Yes, the first quarter has been quiet and the second quarter looks better with big-ticket IPOs being announced. With moderation of geopolitical risks, companies will accelerate their growth and fund-raising plans.
There is a strong IPO pipeline for the second half. Will companies rush to list while market sentiment is favourable?
Valuation expectations have moderated and there is a pushback from investors. Companies will have to be reasonable in their expectations if they want to access public funds for their growth, and that is today's reality.
Domestic mutual funds have continued buying despite foreign institutional investor selling. Has that changed the way deals are priced?
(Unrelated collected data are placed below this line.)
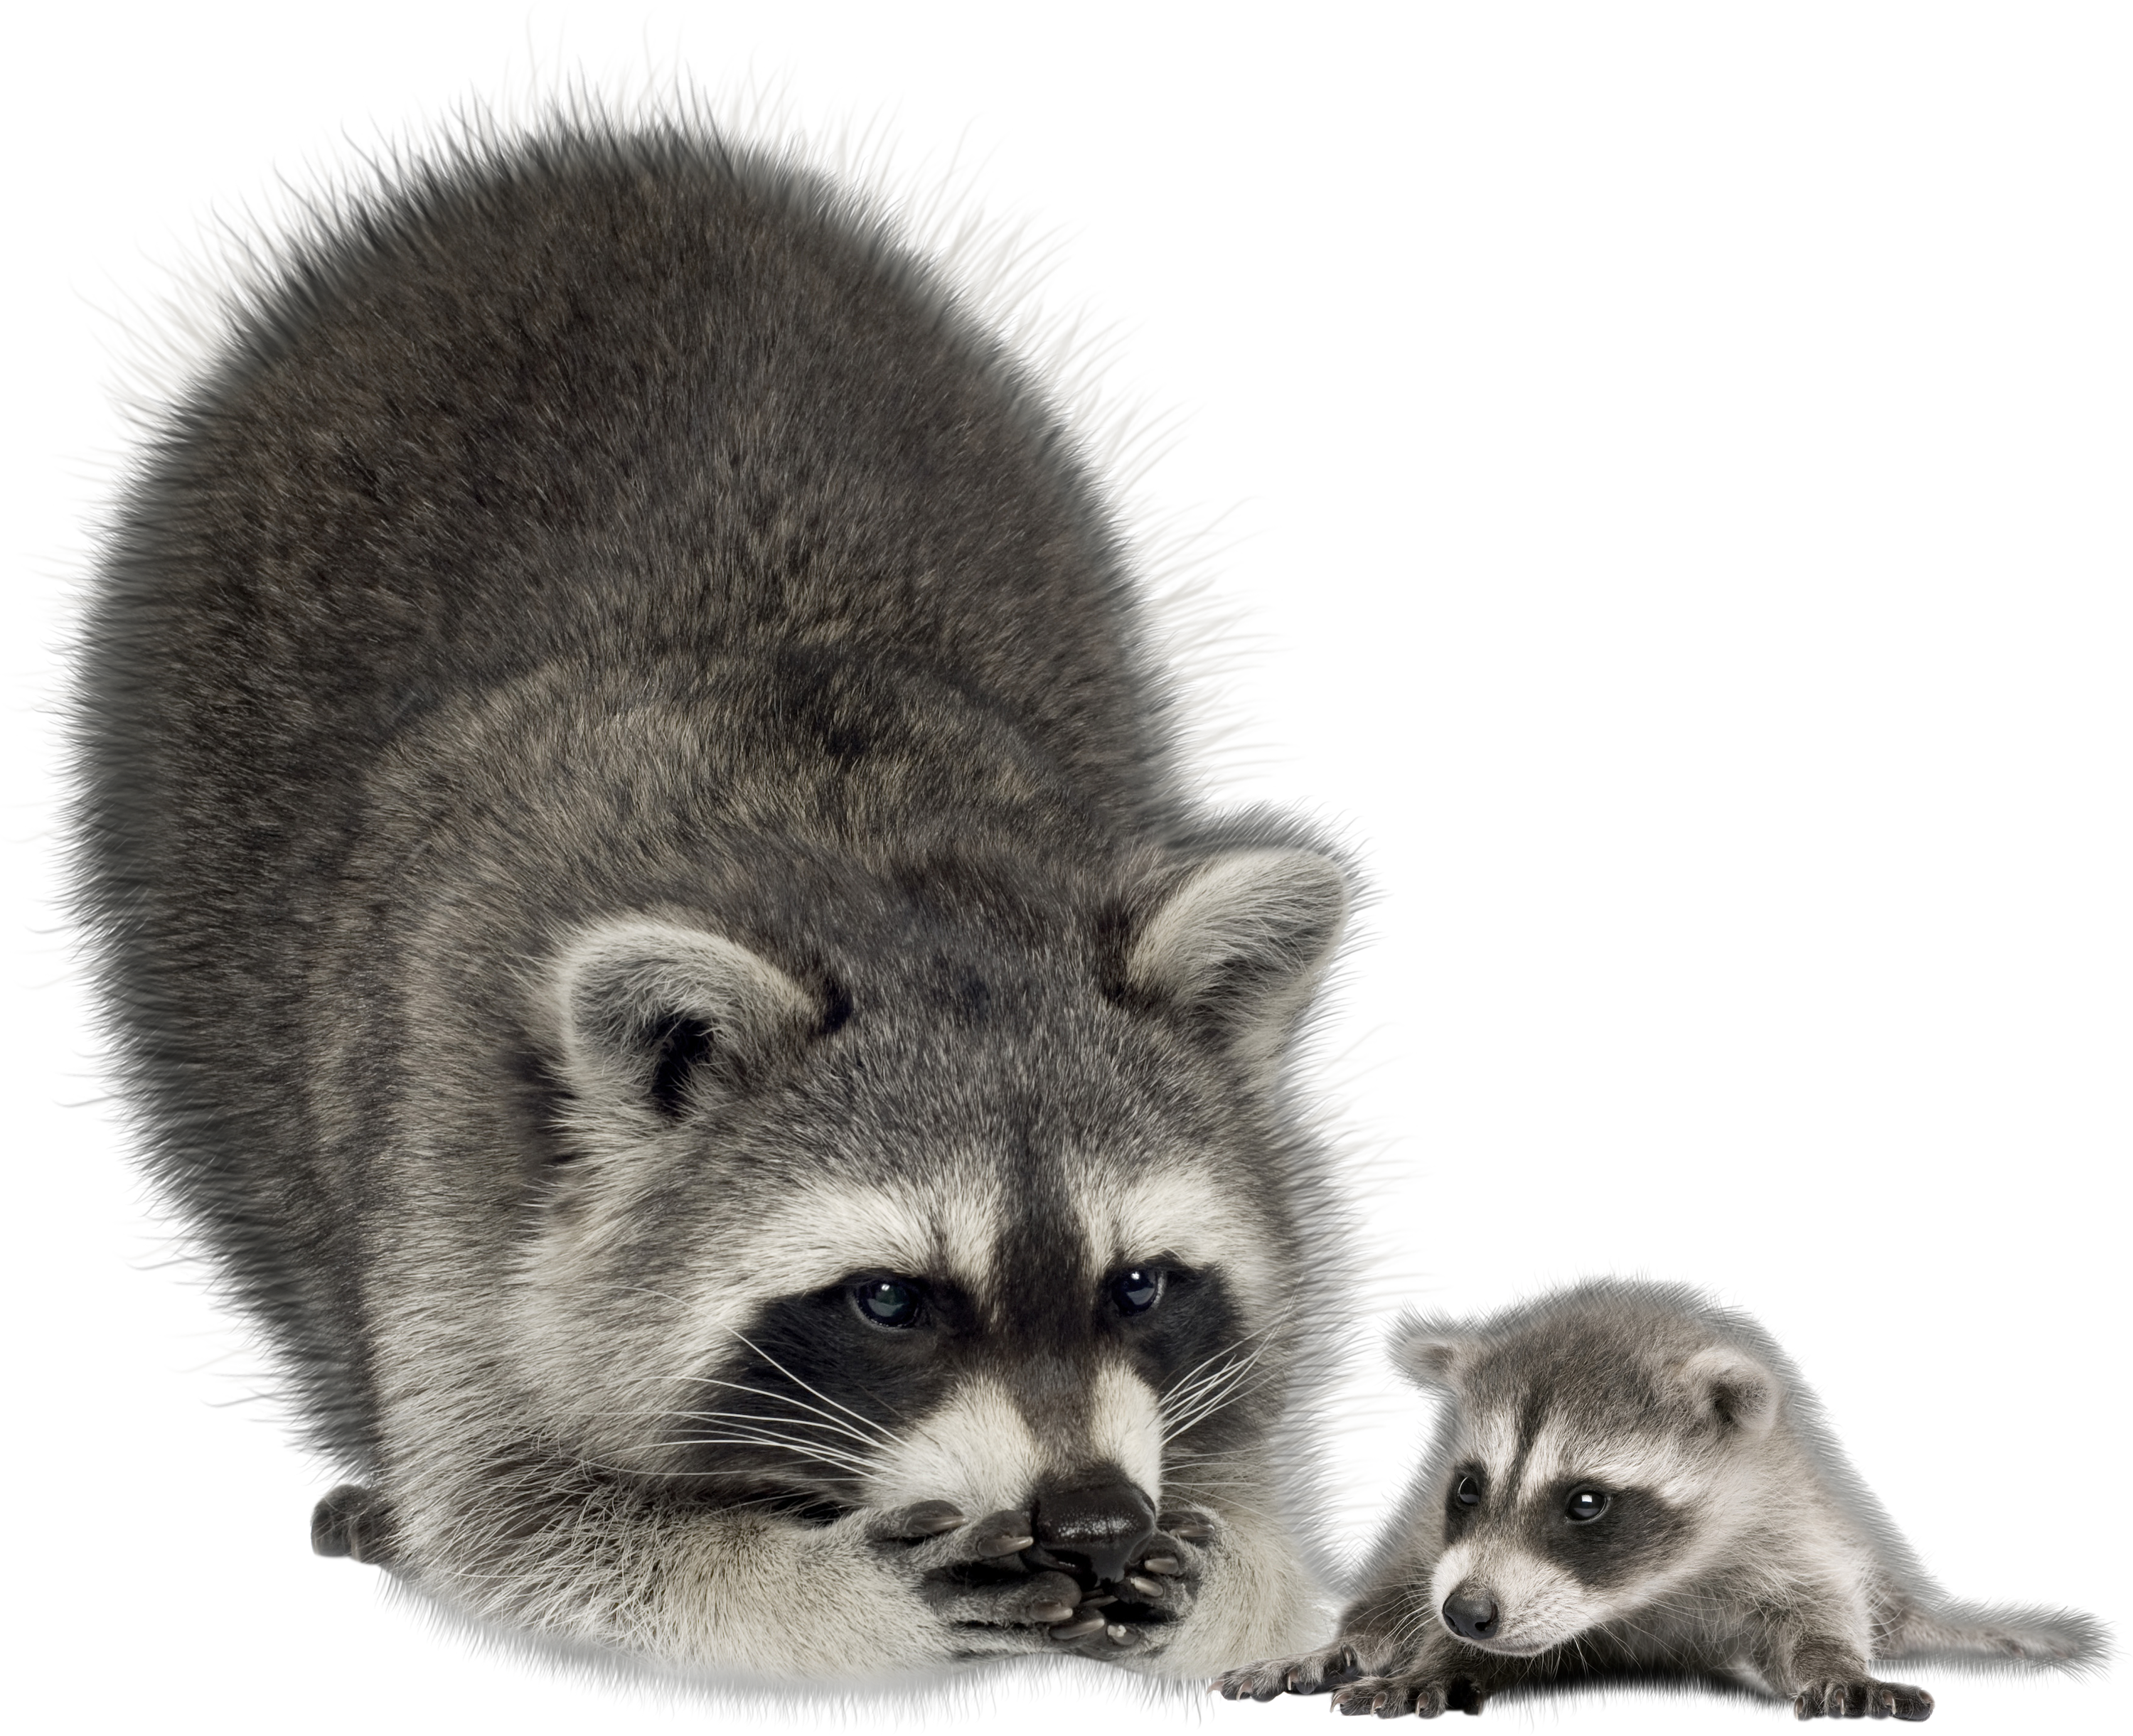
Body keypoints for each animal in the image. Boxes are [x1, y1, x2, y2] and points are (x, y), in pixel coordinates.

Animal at [48, 90, 1364, 1679]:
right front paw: (839, 1584)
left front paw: (1225, 1563)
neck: (862, 853)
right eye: (889, 1299)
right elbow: (520, 1516)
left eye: (1141, 1283)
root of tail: (612, 165)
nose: (1095, 1515)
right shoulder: (460, 1127)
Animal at [1215, 1275, 2103, 1721]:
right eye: (1467, 1487)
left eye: (1585, 1503)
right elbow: (1419, 1604)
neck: (1638, 1600)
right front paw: (1430, 1655)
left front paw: (1834, 1663)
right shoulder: (1445, 1546)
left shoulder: (1791, 1535)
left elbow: (1815, 1618)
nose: (1466, 1614)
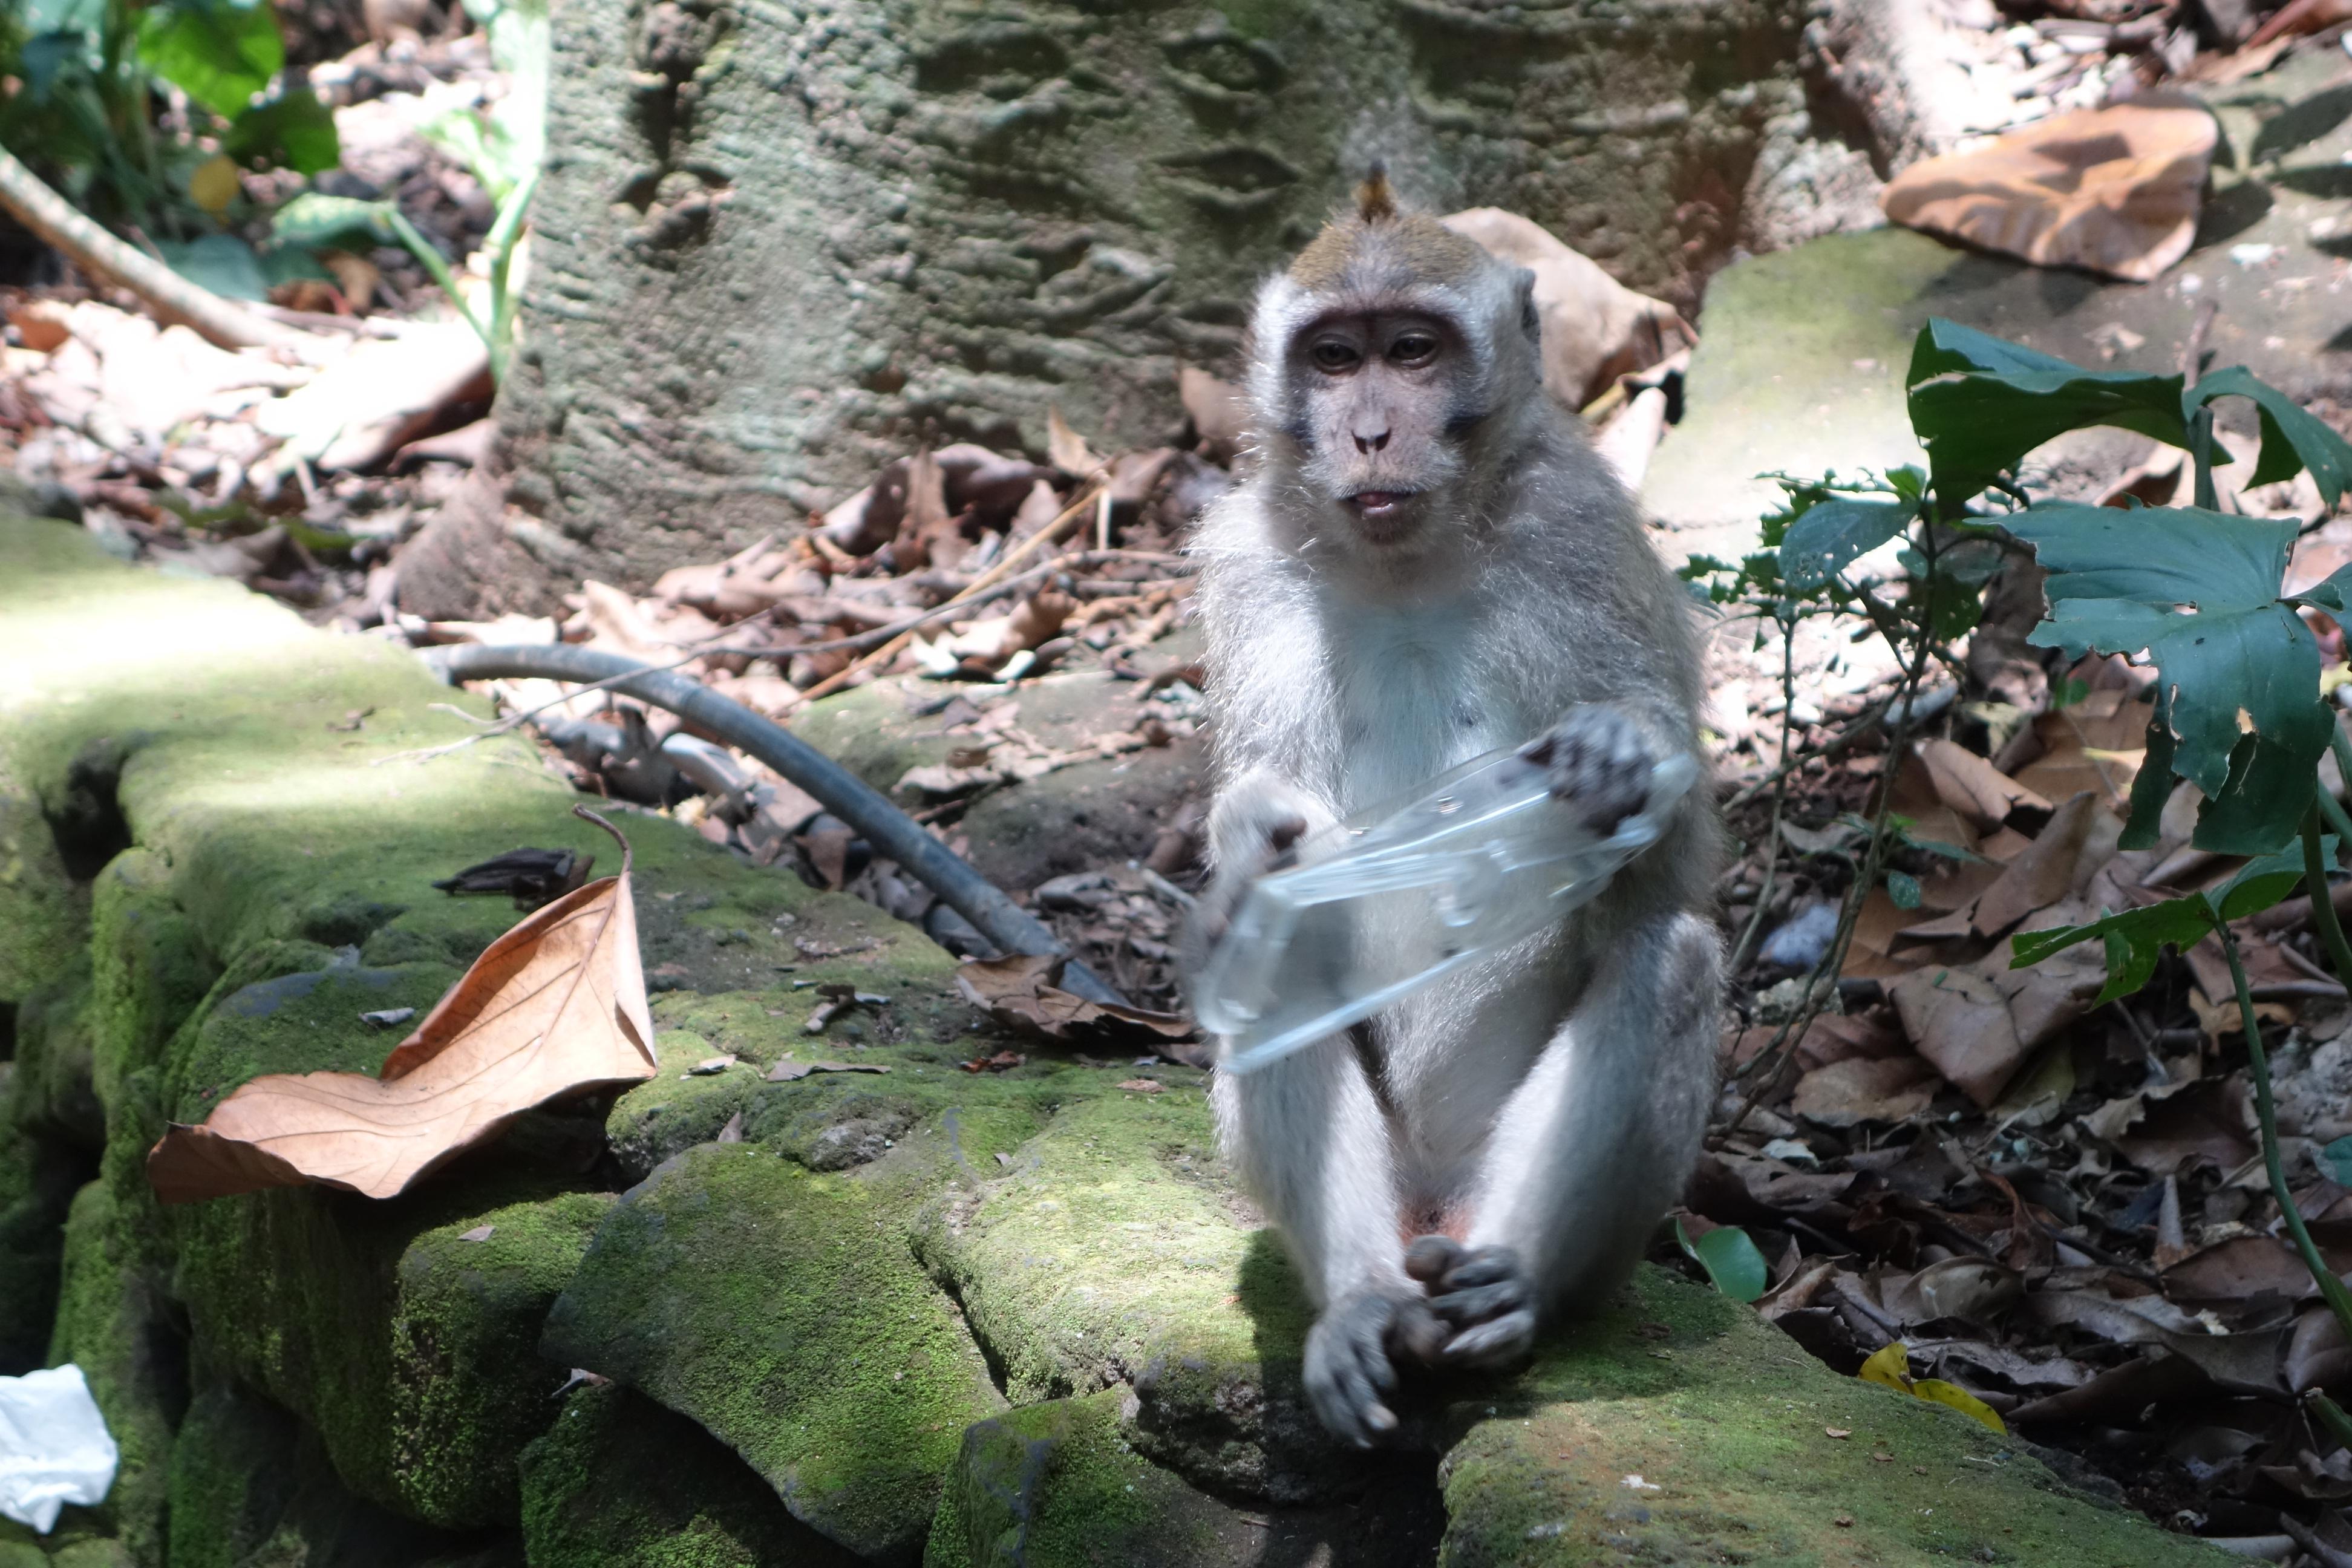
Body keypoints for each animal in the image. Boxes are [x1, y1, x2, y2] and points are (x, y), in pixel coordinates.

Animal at [1186, 171, 1724, 1448]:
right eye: (1334, 357)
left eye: (1414, 351)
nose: (1371, 431)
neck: (1408, 564)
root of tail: (1431, 1206)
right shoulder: (1246, 569)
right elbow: (1263, 865)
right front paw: (1253, 832)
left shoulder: (1583, 536)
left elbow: (1670, 856)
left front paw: (1620, 752)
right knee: (1273, 955)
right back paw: (1365, 1303)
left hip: (1531, 1205)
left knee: (1668, 955)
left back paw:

They have to deploy cash, as it is their mandate. Foreign institutional investor selling has already created an opportunity to buy some good-quality stocks at reasonable valuations. A large portion of the allocation is domestic. It's a misnomer to think that foreign institutional investors are price makers. If at all, their position has weakened due to the outflows and they are price takers. Domestic investors are pushing back on high valuations, and we have seen a moderation in valuation expectations.
India remains a preferred long-term market, but capital has been flowing to other markets. What does India need to do to attract a larger share of global capital?
Growth! Growth! Growth! Emerging markets are preferred for the growth optionality. India has to grow beyond 6.5 per cent. That is the panacea. South Korea and Taiwan are currently in an overvalued zone, and our expectation is that India will be the recipient of foreign money as the rotation trade begins.